*Given problem:*
Turn every line of the data below into a numbered list, skipping blank lines. Leave the pictures out of your answer.

Layout region records
----------------
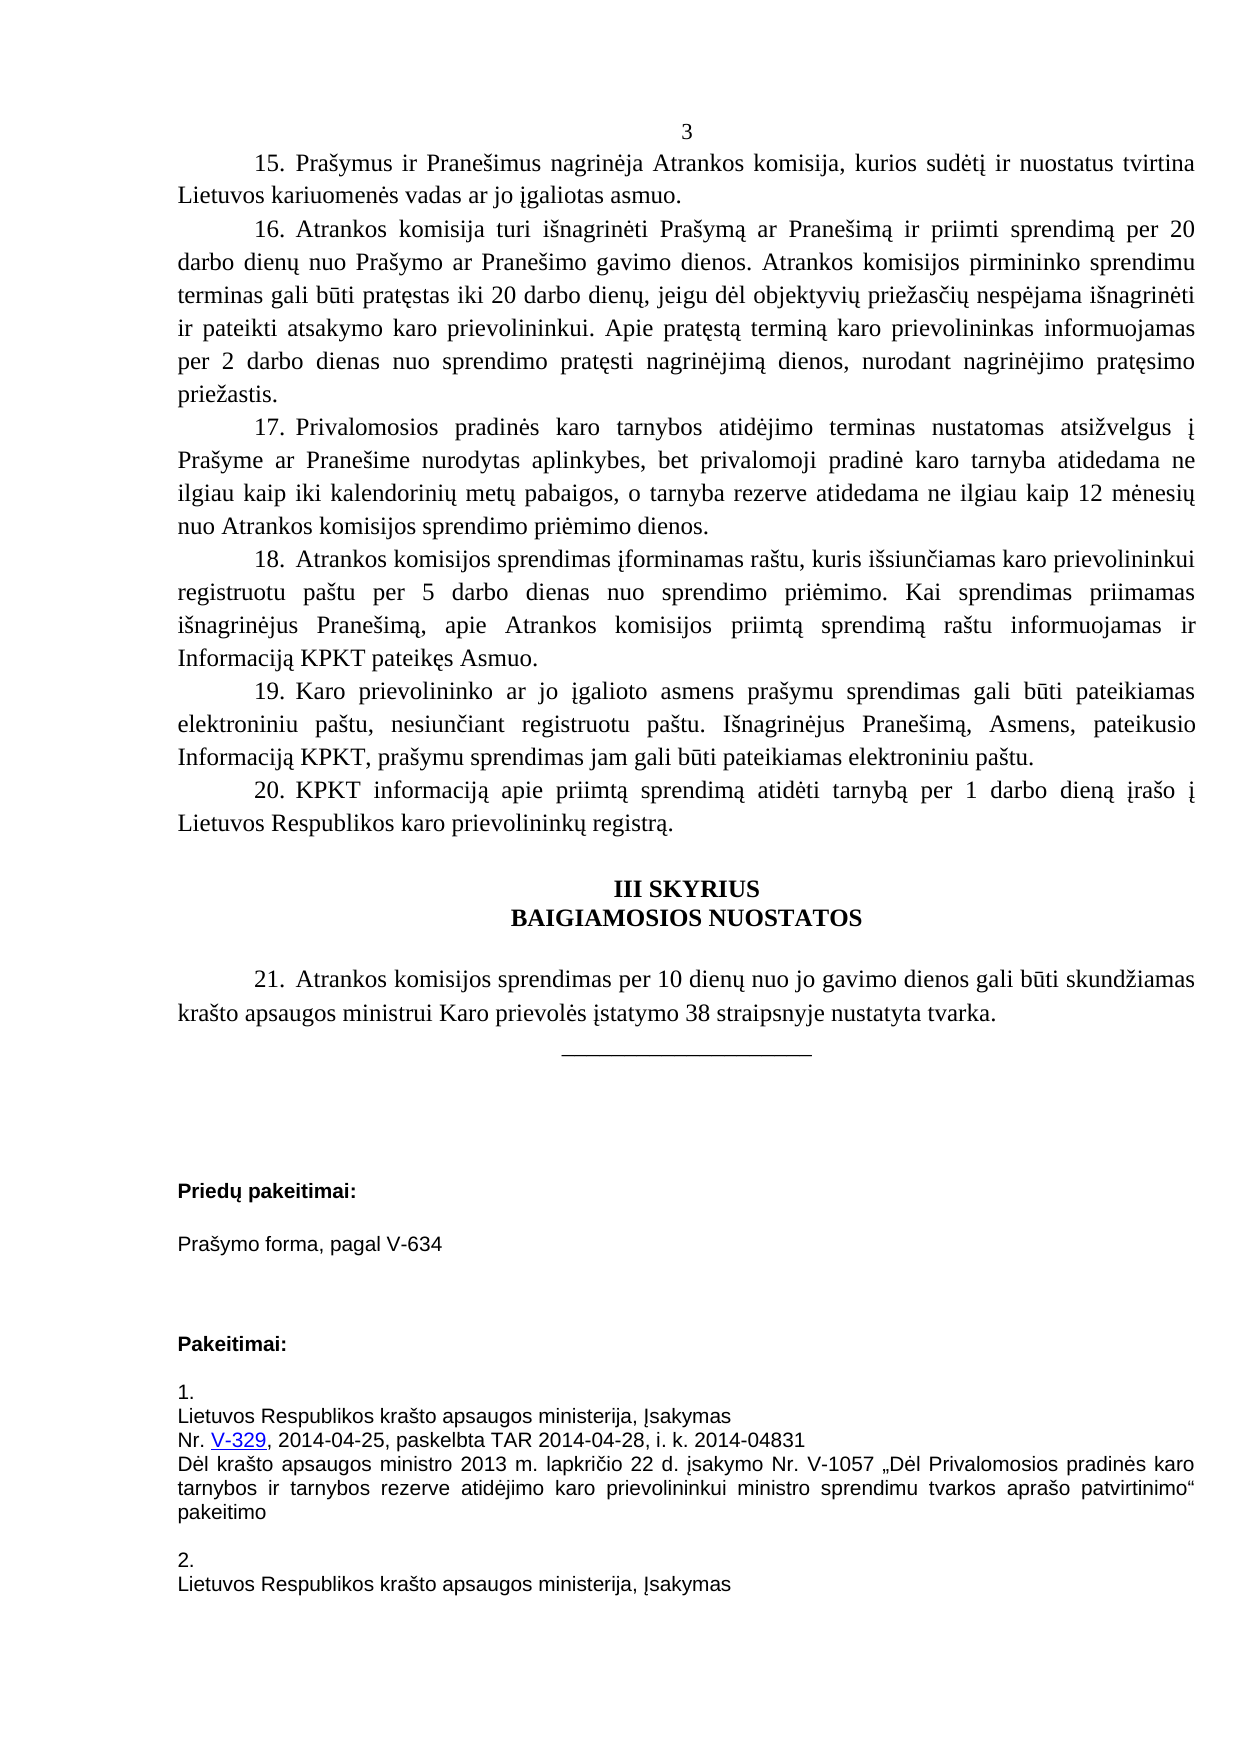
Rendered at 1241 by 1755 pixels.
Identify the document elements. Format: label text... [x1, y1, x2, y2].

text 1. [177, 1380, 1196, 1404]
text 16. Atrankos komisija turi išnagrinėti Prašymą ar Pranešimą ir priimti sprendimą per 20 darbo dienų nuo Prašymo ar Pranešimo gavimo dienos. Atrankos komisijos pirmininko sprendimu terminas gali būti pratęstas iki 20 darbo dienų, jeigu dėl objektyvių priežasčių nespėjama išnagrinėti ir pateikti atsakymo karo prievolininkui. Apie pratęstą terminą karo prievolininkas informuojamas per 2 darbo dienas nuo sprendimo pratęsti nagrinėjimą dienos, nurodant nagrinėjimo pratęsimo priežastis. [177, 214, 1196, 407]
text Lietuvos Respublikos krašto apsaugos ministerija, Įsakymas [177, 1404, 1196, 1428]
text BAIGIAMOSIOS NUOSTATOS [177, 903, 1196, 932]
text Pakeitimai: [177, 1332, 1196, 1356]
text 19. Karo prievolininko ar jo įgalioto asmens prašymu sprendimas gali būti pateikiamas elektroniniu paštu, nesiunčiant registruotu paštu. Išnagrinėjus Pranešimą, Asmens, pateikusio Informaciją KPKT, prašymu sprendimas jam gali būti pateikiamas elektroniniu paštu. [177, 676, 1196, 771]
text III SKYRIUS [177, 874, 1196, 903]
text 18. Atrankos komisijos sprendimas įforminamas raštu, kuris išsiunčiamas karo prievolininkui registruotu paštu per 5 darbo dienas nuo sprendimo priėmimo. Kai sprendimas priimamas išnagrinėjus Pranešimą, apie Atrankos komisijos priimtą sprendimą raštu informuojamas ir Informaciją KPKT pateikęs Asmuo. [177, 544, 1196, 672]
text Lietuvos Respublikos krašto apsaugos ministerija, Įsakymas [177, 1572, 1196, 1596]
text 2. [177, 1548, 1196, 1572]
text Priedų pakeitimai: [177, 1179, 1196, 1203]
text 15. Prašymus ir Pranešimus nagrinėja Atrankos komisija, kurios sudėtį ir nuostatus tvirtina Lietuvos kariuomenės vadas ar jo įgaliotas asmuo. [177, 148, 1196, 209]
text Nr. V-329, 2014-04-25, paskelbta TAR 2014-04-28, i. k. 2014-04831 [177, 1428, 1196, 1452]
text 20. KPKT informaciją apie priimtą sprendimą atidėti tarnybą per 1 darbo dieną įrašo į Lietuvos Respublikos karo prievolininkų registrą. [177, 775, 1196, 837]
text 21. Atrankos komisijos sprendimas per 10 dienų nuo jo gavimo dienos gali būti skundžiamas krašto apsaugos ministrui Karo prievolės įstatymo 38 straipsnyje nustatyta tvarka. [177, 964, 1196, 1026]
text Dėl krašto apsaugos ministro 2013 m. lapkričio 22 d. įsakymo Nr. V-1057 „Dėl Privalomosios pradinės karo tarnybos ir tarnybos rezerve atidėjimo karo prievolininkui ministro sprendimu tvarkos aprašo patvirtinimo“ pakeitimo [177, 1452, 1196, 1524]
text Prašymo forma, pagal V-634 [177, 1231, 1196, 1255]
text 17. Privalomosios pradinės karo tarnybos atidėjimo terminas nustatomas atsižvelgus į Prašyme ar Pranešime nurodytas aplinkybes, bet privalomoji pradinė karo tarnyba atidedama ne ilgiau kaip iki kalendorinių metų pabaigos, o tarnyba rezerve atidedama ne ilgiau kaip 12 mėnesių nuo Atrankos komisijos sprendimo priėmimo dienos. [177, 412, 1196, 539]
text ____________________ [177, 1031, 1196, 1059]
----------------
*Reply:*
1. Rendered at 1241 by 1755 pixels.
2. Identify the document elements. Format: label text... [x1, y1, x2, y2].
3. text 1. [177, 1380, 1196, 1404]
4. text 16. Atrankos komisija turi išnagrinėti Prašymą ar Pranešimą ir priimti sprendimą per 20 darbo dienų nuo Prašymo ar Pranešimo gavimo dienos. Atrankos komisijos pirmininko sprendimu terminas gali būti pratęstas iki 20 darbo dienų, jeigu dėl objektyvių priežasčių nespėjama išnagrinėti ir pateikti atsakymo karo prievolininkui. Apie pratęstą terminą karo prievolininkas informuojamas per 2 darbo dienas nuo sprendimo pratęsti nagrinėjimą dienos, nurodant nagrinėjimo pratęsimo priežastis. [177, 214, 1196, 407]
5. text Lietuvos Respublikos krašto apsaugos ministerija, Įsakymas [177, 1404, 1196, 1428]
6. text BAIGIAMOSIOS NUOSTATOS [177, 903, 1196, 932]
7. text Pakeitimai: [177, 1332, 1196, 1356]
8. text 19. Karo prievolininko ar jo įgalioto asmens prašymu sprendimas gali būti pateikiamas elektroniniu paštu, nesiunčiant registruotu paštu. Išnagrinėjus Pranešimą, Asmens, pateikusio Informaciją KPKT, prašymu sprendimas jam gali būti pateikiamas elektroniniu paštu. [177, 676, 1196, 771]
9. text III SKYRIUS [177, 874, 1196, 903]
10. text 18. Atrankos komisijos sprendimas įforminamas raštu, kuris išsiunčiamas karo prievolininkui registruotu paštu per 5 darbo dienas nuo sprendimo priėmimo. Kai sprendimas priimamas išnagrinėjus Pranešimą, apie Atrankos komisijos priimtą sprendimą raštu informuojamas ir Informaciją KPKT pateikęs Asmuo. [177, 544, 1196, 672]
11. text Lietuvos Respublikos krašto apsaugos ministerija, Įsakymas [177, 1572, 1196, 1596]
12. text 2. [177, 1548, 1196, 1572]
13. text Priedų pakeitimai: [177, 1179, 1196, 1203]
14. text 15. Prašymus ir Pranešimus nagrinėja Atrankos komisija, kurios sudėtį ir nuostatus tvirtina Lietuvos kariuomenės vadas ar jo įgaliotas asmuo. [177, 148, 1196, 209]
15. text Nr. V-329, 2014-04-25, paskelbta TAR 2014-04-28, i. k. 2014-04831 [177, 1428, 1196, 1452]
16. text 20. KPKT informaciją apie priimtą sprendimą atidėti tarnybą per 1 darbo dieną įrašo į Lietuvos Respublikos karo prievolininkų registrą. [177, 775, 1196, 837]
17. text 21. Atrankos komisijos sprendimas per 10 dienų nuo jo gavimo dienos gali būti skundžiamas krašto apsaugos ministrui Karo prievolės įstatymo 38 straipsnyje nustatyta tvarka. [177, 964, 1196, 1026]
18. text Dėl krašto apsaugos ministro 2013 m. lapkričio 22 d. įsakymo Nr. V-1057 „Dėl Privalomosios pradinės karo tarnybos ir tarnybos rezerve atidėjimo karo prievolininkui ministro sprendimu tvarkos aprašo patvirtinimo“ pakeitimo [177, 1452, 1196, 1524]
19. text Prašymo forma, pagal V-634 [177, 1231, 1196, 1255]
20. text 17. Privalomosios pradinės karo tarnybos atidėjimo terminas nustatomas atsižvelgus į Prašyme ar Pranešime nurodytas aplinkybes, bet privalomoji pradinė karo tarnyba atidedama ne ilgiau kaip iki kalendorinių metų pabaigos, o tarnyba rezerve atidedama ne ilgiau kaip 12 mėnesių nuo Atrankos komisijos sprendimo priėmimo dienos. [177, 412, 1196, 539]
21. text ____________________ [177, 1031, 1196, 1059]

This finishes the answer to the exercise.